Из зеленых волн Адриатики, в трех с половиной километрах от материка, поднимаются, как спинки играющих дельфинов, сто восемнадцать островов и островков. И на этих ста восемнадцати островах и островках стоит единственный город в мире, весь словно выплеснутый сюда красками и зыбью моря. Сейчас к нему подъезжают сушей. В половине прошлого века сюда построили мост длиной в 3601 метр. Поезд, приходящий с севера, подходит к привокзальной площади почти всегда темной ночью, и, слезая, вы видите белые силуэты автобусов, огоньки такси, и вам кажется, что приехали вы в обыкновеннейшее место. Но иллюзия тотчас исчезает. У самых ступеней площади змеится черная молчаливая вода; вы вступаете на пароходик, и вот уже стучит он по зыбкой водяной дороге Канале Гранде, и в лицо вам плывет особая сырость, словно вы рыбкой спущены в аквариум, — сырость дворцов, берегов, каналов, неба и воздуха Венеции.
Но двести лет назад не было ни моста, ни поезда, ни автобусов, ни даже пароходика. Никакой рокот моторов не заглушал рокота морской стихии, этой венчанной невесты венецианского дожа. И увидеть Венецию во всем ажуре ее кружевных дворцов, уже и тогда обветшалых, в яркой пестроте ее разноцветных гондол, в ярко-голубых, широких, пуфами подобранных у колен, штанах и красных шапках гондольеров, в паутине ее грязных каналов и легких, как брови, мостиков приходилось не из окна вагона, а с палубы старинного судна, вплывавшего в венецианские лагуны из Бренты или со стороны Триеста. Именно так впервые увидел Венецию Гёте; а Иозеф Мысливечек и того раньше — за двадцать три года до Гёте.

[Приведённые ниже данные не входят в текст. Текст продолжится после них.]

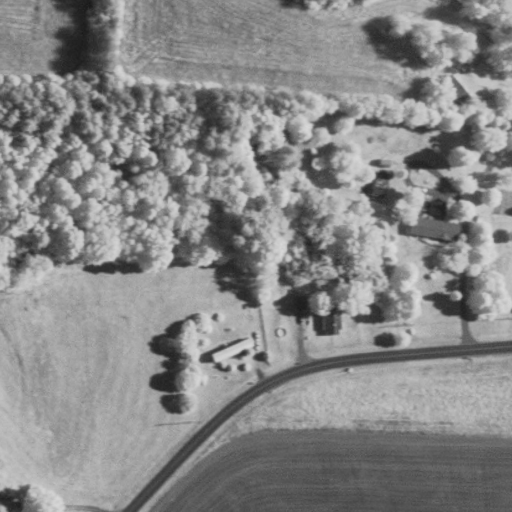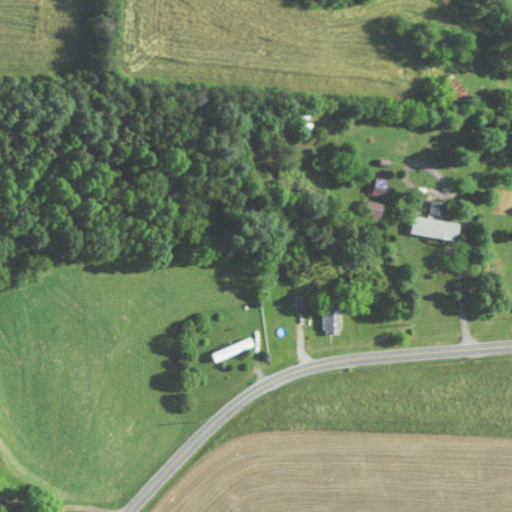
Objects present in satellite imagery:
road: (494, 41)
building: (447, 92)
building: (376, 186)
building: (367, 210)
building: (436, 210)
building: (430, 230)
building: (326, 323)
building: (228, 351)
road: (296, 374)
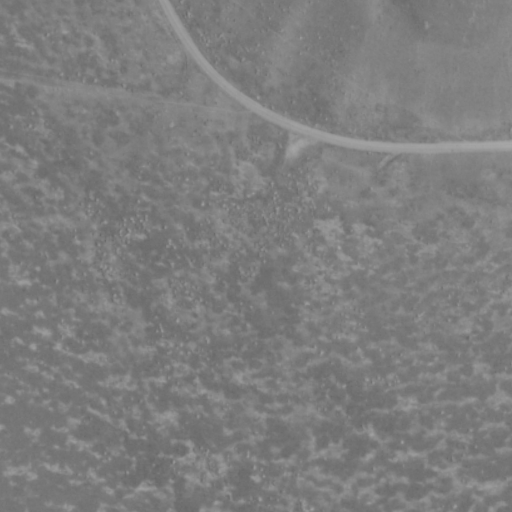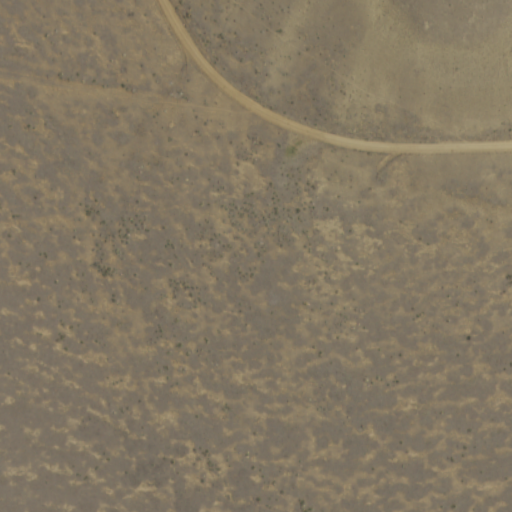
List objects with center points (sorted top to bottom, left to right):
road: (306, 132)
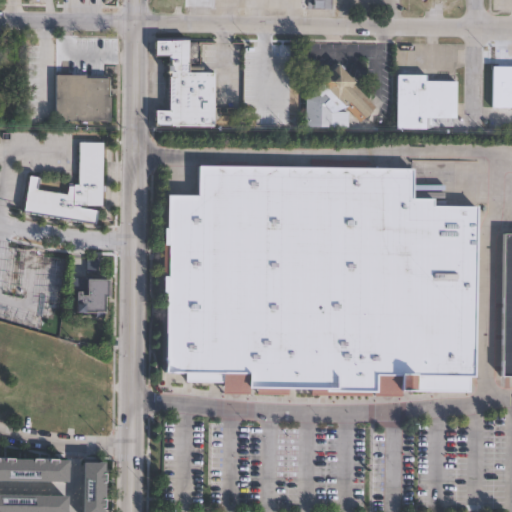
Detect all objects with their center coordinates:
building: (315, 5)
road: (255, 13)
road: (88, 46)
road: (48, 55)
road: (262, 59)
road: (478, 61)
building: (36, 68)
building: (500, 84)
building: (184, 85)
building: (501, 85)
building: (185, 88)
building: (81, 97)
building: (83, 97)
building: (424, 97)
building: (334, 98)
building: (335, 98)
building: (422, 99)
road: (10, 156)
building: (69, 188)
building: (70, 189)
road: (67, 231)
road: (134, 247)
building: (44, 272)
building: (45, 273)
road: (482, 275)
building: (314, 282)
building: (317, 282)
road: (505, 284)
building: (89, 295)
building: (91, 299)
building: (506, 307)
building: (506, 307)
building: (103, 404)
road: (65, 440)
road: (511, 455)
road: (181, 456)
road: (471, 457)
road: (228, 459)
road: (432, 459)
road: (266, 461)
road: (389, 461)
road: (304, 462)
road: (343, 462)
building: (32, 468)
building: (89, 485)
road: (59, 490)
building: (30, 503)
road: (131, 504)
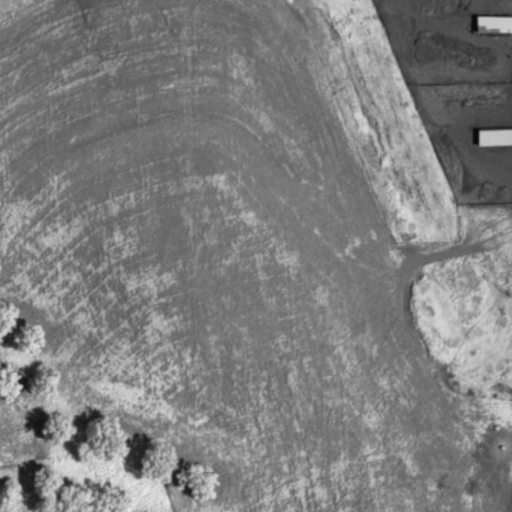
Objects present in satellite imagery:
building: (495, 25)
building: (496, 137)
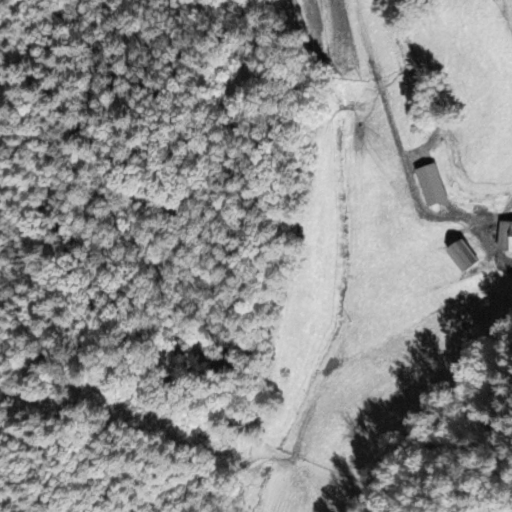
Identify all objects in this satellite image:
building: (432, 184)
building: (505, 236)
building: (463, 256)
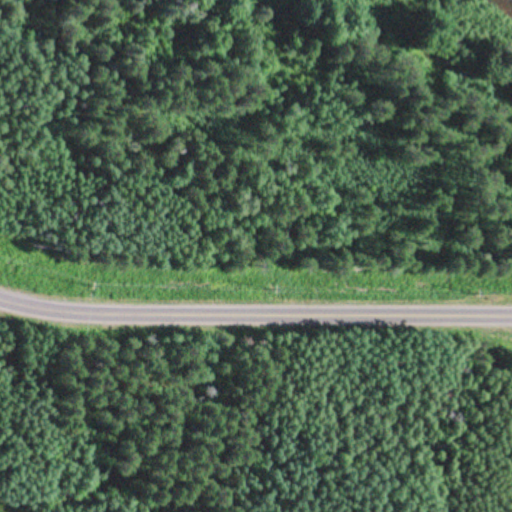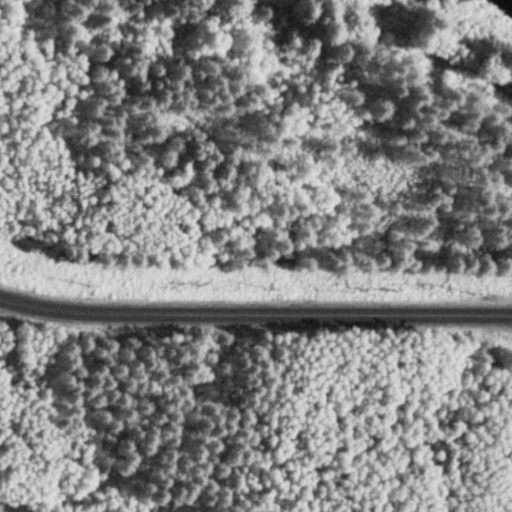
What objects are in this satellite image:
river: (504, 5)
road: (255, 316)
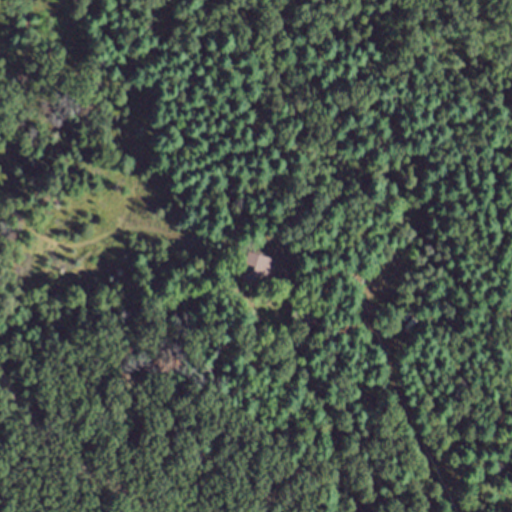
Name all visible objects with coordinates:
building: (257, 277)
road: (61, 454)
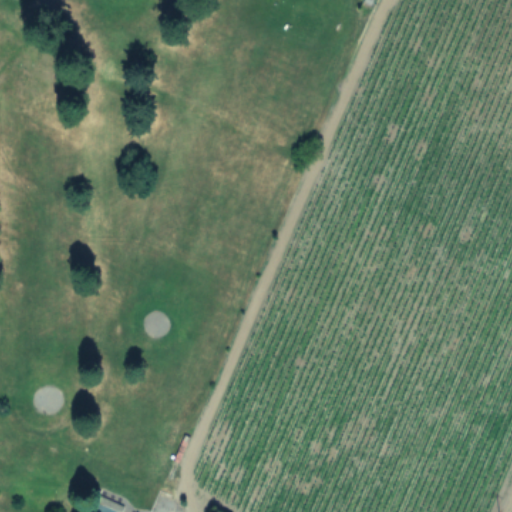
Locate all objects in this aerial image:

То были времена Каналетто и Гуарди, двух художников, любовно рисовавших Венецию. От них мы знаем, насколько шумней, пестрей, оживленней, тесней было на водяных ее улицах в XVIII веке, нежели сейчас, когда новая техника, укрупнив транспорт, внесла в Венецию, как это ни странно, больше покоя, простоты, пустоты. Сейчас десятки людей спокойно стоят на маленьких пристанях, поджидая очередного, по расписанию, парохода-трамвая, и вот он подобрал и унес их, точкой канув в синеву Джудекки или в зеленый простор моря к острову Сан-Джорджо. Но тогда каждый, как пешеход, должен был «мореходцем» бросаться в дорогу на чем сумеет или успеет. Тысячи гондол, барж, плавучих ящиков бороздили море туда и сюда. Каждый дворец пестрел у пристани своей намалеванной краской, повторявшейся на собственной гондоле этого дворца, а гондолы делались с приподнятыми, как на турецких туфельках, носками и задниками; сотни натянутых парусов на крупных судах исчеркивали горизонты; красный шерстяной плат, свисавший с таинственных кабинок на середине гондол, трепетал своей рваной бахромой; длинные весла в руках гондольеров, их наклоненные танцующие позы, их неизменные, далеко разносящиеся голоса и песни — все это наполняло морские просторы Венеции невероятной жизнью, трепещущей в своей тесноте, как фрукты морские (frutti di mare) в корзинах ее знаменитого рыбного рынка.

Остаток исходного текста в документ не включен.